TASK TO COMPLETE -
Reproduce the data below word for word, keeping every line and character unchanged.

************

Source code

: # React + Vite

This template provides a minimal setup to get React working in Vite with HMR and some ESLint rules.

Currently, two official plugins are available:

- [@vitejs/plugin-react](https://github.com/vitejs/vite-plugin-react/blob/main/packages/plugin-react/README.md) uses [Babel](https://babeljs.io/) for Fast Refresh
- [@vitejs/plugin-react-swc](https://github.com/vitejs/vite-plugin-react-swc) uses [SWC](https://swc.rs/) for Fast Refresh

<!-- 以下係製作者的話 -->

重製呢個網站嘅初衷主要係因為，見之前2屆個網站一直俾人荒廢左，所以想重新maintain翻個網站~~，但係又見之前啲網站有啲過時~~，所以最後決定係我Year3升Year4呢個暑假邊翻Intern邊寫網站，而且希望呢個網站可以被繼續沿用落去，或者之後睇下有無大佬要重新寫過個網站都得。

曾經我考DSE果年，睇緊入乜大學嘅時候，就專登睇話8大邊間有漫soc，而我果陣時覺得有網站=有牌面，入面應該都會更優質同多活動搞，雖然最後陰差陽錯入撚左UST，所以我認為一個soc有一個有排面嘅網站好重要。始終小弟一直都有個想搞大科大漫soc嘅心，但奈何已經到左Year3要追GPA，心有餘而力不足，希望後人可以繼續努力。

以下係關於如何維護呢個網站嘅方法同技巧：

************

SOLUTION BELOW -
Source code

: # React + Vite

This template provides a minimal setup to get React working in Vite with HMR and some ESLint rules.

Currently, two official plugins are available:

- [@vitejs/plugin-react](https://github.com/vitejs/vite-plugin-react/blob/main/packages/plugin-react/README.md) uses [Babel](https://babeljs.io/) for Fast Refresh
- [@vitejs/plugin-react-swc](https://github.com/vitejs/vite-plugin-react-swc) uses [SWC](https://swc.rs/) for Fast Refresh

<!-- 以下係製作者的話 -->

重製呢個網站嘅初衷主要係因為，見之前2屆個網站一直俾人荒廢左，所以想重新maintain翻個網站~~，但係又見之前啲網站有啲過時~~，所以最後決定係我Year3升Year4呢個暑假邊翻Intern邊寫網站，而且希望呢個網站可以被繼續沿用落去，或者之後睇下有無大佬要重新寫過個網站都得。

曾經我考DSE果年，睇緊入乜大學嘅時候，就專登睇話8大邊間有漫soc，而我果陣時覺得有網站=有牌面，入面應該都會更優質同多活動搞，雖然最後陰差陽錯入撚左UST，所以我認為一個soc有一個有排面嘅網站好重要。始終小弟一直都有個想搞大科大漫soc嘅心，但奈何已經到左Year3要追GPA，心有餘而力不足，希望後人可以繼續努力。

以下係關於如何維護呢個網站嘅方法同技巧：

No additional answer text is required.